Me and my boyfriend have an age difference i am 19 and he is 24 we have been together for a year and a half we got pregnant early on in the relationship....our son is 6 months march 19th and all my 24 year old bf wants to do is play video games instead of helping me with our son and the fact that his mother won't tell him he needs to get off the games and spend time with us is very frustrating we live in his parents house his mom sometimes won't take my son if I leave my sons bouncer ortoys in the living room i pay rent and i am the reason they have food in the house but yet his younger brother has a two year old and when he leaves her stuff laying around and doesn't help around the house or pay rent and has even made his mother cry but she doesn't say a word and will take care of the other grandchild for days at a time even with her having a bad back I think she favors her granddaughter over my son because she had all Boys and really wanted to have a girl I get very aggravated at times I just don't know what to do anymore
Re: Need advice
After 7 years of no ovulation...
BFP#1 10/24/11 ~ EDD 6/29/12 ~ Natural m/c 11/2/11
BFP#2 2/3/12 ~ Alice born 9/26/12
Spelling is step two.
After 7 years of no ovulation...
BFP#1 10/24/11 ~ EDD 6/29/12 ~ Natural m/c 11/2/11
BFP#2 2/3/12 ~ Alice born 9/26/12
I agree totally with all of this. If you really want advice, I'm going to be honest. It sounds like your boyfriend is not the best for you or your baby. Out of love and respect for you and your son, he should put down the video games and help. I know it might be hard to leave him, especially financially since you live with his mother, but I would work toward finding other options, moving out, and breaking up with him as soon as possible. If he doesn't help with LO and bashes you, he's probably not the right guy.

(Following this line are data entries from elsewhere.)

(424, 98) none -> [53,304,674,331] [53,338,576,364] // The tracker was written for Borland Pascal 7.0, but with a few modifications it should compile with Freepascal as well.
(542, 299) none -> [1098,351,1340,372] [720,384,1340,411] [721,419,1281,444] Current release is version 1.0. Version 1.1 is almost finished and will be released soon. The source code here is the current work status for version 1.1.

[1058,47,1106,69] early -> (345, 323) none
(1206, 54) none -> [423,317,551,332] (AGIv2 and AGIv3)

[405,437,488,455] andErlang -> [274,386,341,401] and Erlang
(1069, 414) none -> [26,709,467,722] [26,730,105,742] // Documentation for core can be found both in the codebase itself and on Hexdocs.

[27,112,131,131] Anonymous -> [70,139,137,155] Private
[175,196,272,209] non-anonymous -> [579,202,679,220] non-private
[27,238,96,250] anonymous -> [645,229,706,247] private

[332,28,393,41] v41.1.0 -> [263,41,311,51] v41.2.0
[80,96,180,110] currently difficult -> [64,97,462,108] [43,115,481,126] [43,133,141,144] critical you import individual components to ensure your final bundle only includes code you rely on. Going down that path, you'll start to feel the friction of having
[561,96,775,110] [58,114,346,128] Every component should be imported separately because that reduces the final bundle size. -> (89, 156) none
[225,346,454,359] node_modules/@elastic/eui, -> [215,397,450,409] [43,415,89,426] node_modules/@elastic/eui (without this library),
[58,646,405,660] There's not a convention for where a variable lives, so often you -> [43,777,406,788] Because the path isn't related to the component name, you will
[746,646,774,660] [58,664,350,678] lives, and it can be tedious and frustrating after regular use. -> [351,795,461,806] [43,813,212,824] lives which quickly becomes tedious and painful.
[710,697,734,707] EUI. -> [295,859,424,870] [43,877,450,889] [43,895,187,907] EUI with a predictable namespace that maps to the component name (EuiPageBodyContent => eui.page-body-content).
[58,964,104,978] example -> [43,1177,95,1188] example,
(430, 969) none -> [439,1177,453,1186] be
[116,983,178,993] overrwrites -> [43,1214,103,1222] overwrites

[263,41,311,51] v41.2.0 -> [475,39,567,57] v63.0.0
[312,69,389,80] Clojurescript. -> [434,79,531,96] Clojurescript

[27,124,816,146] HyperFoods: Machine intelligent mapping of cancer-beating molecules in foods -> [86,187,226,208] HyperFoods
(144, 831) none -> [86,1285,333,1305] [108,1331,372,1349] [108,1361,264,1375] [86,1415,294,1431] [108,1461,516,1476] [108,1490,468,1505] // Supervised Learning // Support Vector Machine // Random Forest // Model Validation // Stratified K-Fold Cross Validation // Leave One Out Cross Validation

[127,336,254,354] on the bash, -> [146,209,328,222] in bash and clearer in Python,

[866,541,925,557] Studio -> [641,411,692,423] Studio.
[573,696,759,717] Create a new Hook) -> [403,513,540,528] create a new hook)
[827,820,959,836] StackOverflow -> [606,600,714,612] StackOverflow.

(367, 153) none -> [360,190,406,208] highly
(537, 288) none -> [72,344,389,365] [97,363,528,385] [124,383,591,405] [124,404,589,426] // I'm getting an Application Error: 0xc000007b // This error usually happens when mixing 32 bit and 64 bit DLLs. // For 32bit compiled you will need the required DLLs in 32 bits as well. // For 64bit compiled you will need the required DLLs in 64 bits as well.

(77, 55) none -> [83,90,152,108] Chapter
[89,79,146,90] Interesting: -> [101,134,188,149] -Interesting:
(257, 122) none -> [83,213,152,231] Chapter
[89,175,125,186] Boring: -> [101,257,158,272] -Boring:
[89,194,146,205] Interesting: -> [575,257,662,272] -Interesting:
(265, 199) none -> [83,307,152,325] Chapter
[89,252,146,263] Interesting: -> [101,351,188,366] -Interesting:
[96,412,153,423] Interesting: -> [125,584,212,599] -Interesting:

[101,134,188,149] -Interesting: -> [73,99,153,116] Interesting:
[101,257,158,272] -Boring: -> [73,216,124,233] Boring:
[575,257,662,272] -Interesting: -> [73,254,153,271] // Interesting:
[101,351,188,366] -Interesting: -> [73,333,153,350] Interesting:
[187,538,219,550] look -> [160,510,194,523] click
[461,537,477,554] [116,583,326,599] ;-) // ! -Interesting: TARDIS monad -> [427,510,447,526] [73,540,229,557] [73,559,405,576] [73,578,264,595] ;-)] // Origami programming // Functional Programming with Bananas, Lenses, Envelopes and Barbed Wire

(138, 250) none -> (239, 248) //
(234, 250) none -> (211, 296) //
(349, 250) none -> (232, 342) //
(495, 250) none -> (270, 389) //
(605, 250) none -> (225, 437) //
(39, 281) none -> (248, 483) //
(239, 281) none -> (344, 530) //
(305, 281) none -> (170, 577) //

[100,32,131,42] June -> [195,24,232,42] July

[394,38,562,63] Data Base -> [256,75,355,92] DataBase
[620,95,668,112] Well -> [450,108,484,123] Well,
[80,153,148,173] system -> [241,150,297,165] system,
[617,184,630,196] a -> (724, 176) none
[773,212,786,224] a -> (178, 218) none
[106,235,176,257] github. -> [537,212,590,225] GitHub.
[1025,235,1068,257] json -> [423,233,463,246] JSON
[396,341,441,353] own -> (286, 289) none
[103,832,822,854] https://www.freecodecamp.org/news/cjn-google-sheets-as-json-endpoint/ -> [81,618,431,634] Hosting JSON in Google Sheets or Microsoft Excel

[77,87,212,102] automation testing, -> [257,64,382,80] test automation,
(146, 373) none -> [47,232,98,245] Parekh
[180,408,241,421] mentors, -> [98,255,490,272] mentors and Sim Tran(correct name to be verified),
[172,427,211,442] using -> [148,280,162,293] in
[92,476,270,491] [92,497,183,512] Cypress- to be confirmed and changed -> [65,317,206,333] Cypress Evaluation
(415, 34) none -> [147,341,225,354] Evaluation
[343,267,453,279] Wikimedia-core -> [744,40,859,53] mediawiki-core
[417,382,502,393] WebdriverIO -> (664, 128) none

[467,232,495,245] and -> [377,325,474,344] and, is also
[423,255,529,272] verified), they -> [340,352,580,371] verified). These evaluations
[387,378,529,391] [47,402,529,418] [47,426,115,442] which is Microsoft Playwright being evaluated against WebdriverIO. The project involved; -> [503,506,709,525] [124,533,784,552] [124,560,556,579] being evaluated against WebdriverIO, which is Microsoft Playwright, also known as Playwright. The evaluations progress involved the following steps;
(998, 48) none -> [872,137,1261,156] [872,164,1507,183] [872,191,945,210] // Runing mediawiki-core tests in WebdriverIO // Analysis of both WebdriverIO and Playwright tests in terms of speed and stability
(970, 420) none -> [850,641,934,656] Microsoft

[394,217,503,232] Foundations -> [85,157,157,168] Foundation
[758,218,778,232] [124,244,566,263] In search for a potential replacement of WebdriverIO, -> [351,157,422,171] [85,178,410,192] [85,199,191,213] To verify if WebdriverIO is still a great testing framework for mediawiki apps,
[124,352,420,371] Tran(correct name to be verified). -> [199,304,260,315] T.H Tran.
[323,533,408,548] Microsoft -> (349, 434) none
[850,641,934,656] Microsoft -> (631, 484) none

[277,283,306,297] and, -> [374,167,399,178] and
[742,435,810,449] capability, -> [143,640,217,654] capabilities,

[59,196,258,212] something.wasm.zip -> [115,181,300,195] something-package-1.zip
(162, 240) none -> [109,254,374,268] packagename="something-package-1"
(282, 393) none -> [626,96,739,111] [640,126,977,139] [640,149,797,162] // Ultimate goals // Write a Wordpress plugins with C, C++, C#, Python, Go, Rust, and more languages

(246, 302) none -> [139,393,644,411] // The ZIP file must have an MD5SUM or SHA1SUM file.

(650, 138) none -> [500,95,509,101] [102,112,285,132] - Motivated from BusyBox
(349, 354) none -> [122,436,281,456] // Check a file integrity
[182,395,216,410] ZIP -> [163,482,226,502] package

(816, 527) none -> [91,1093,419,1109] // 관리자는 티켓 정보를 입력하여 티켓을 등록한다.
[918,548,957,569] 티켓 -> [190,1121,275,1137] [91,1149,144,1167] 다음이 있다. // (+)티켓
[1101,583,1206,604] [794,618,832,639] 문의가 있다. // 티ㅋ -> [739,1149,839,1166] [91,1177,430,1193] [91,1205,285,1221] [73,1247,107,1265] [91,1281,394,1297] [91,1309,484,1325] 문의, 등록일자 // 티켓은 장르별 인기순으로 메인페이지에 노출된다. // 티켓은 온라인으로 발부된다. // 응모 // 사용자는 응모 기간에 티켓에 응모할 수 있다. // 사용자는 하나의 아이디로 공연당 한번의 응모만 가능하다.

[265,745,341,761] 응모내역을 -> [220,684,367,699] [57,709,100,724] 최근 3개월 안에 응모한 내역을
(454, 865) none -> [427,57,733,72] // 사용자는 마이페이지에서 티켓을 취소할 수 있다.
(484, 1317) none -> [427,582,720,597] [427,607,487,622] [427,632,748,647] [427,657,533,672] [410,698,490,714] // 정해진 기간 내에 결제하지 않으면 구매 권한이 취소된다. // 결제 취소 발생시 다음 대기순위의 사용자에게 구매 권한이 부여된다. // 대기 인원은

Like others have said, your baby is yours not your boyfriend's mother's so your expectations for her support and involvement should be ZERO. Bonus if she helps but its not her responsibility. If her behavior is making your life miserable then make it your focus to move out so you dont have to deal with it anymore. Dont be rash. Plan it out, save the money, make a solid choice on a new place so you dont have to unsettle yourself and your baby over and over again.
Id first and foremost talk to your boyfriend about his behavior. Dont yell, talk. Tell him your expectations for his level of help and involvement clearly. Most men do not pick up on subtleties. Tell him your expectations for financial contributions. Tell him that you expect him to start participating or start planning to pay child support. Then give him a chance to step up and be fully prepared to leave if he doesnt.
Being an independent single parent, in control of your child's future, upbringing and influences is far better than having a useless and inconsiderate partner who creates more work and more drama for you.
Dont be one of those wackadoos on Teen Mom who thinks that staying with a deadbeat and working yourself to death to support your family AND your deadbeat is worth it to keep the famly together. If your boyfriend doesnt show consideration and concern and interest in you and his child, he's not family, hes a sperm donor.
That being said, some men, no matter what age, are immature and shirk parental responsibilities. If hes seen his brother doing it for 2 years with his kid, he might think thats normal and acceptable behavior. But, he may not be hopeless. Lay it out clearly and give him a chance before you move on. But dont stick around and whine about your situation...do something to make it better.
Sounds like you have your hands full! Not knowing exactly what the situation is, all I can say is that I hope things improve.
Had your boyfriend's mother offered to help out with your son? Or was this assumed because you live there? Not to be a jerk, but from her perspective, she has her two kids -- plus one of their girlfriends and also grand kids staying there. Sounds like alot going on...
The way I see it, there are two main issues: 1 - your boyfriend sitting around and 2 - the current living situation doesn't seem to be working.
I get that you're frustrated, but at the end of the day, this is between you and your boyfriend to make it work in the best way possible for your son -- this isn't his mother's responsibility. I don't know why she'd be ok taking care of one of the grand kids, but not the other -- but regardless, it's her prerogative and her house.
He's 24 years old... and now with a baby. Perhaps its time for him to get his act together and start trying to contribute. But beyond that, you need to think about what is best for your son - and for you. Does your boyfriend want to be involved? Are you planning to become committed? If not, perhaps it's time to consider alternatives.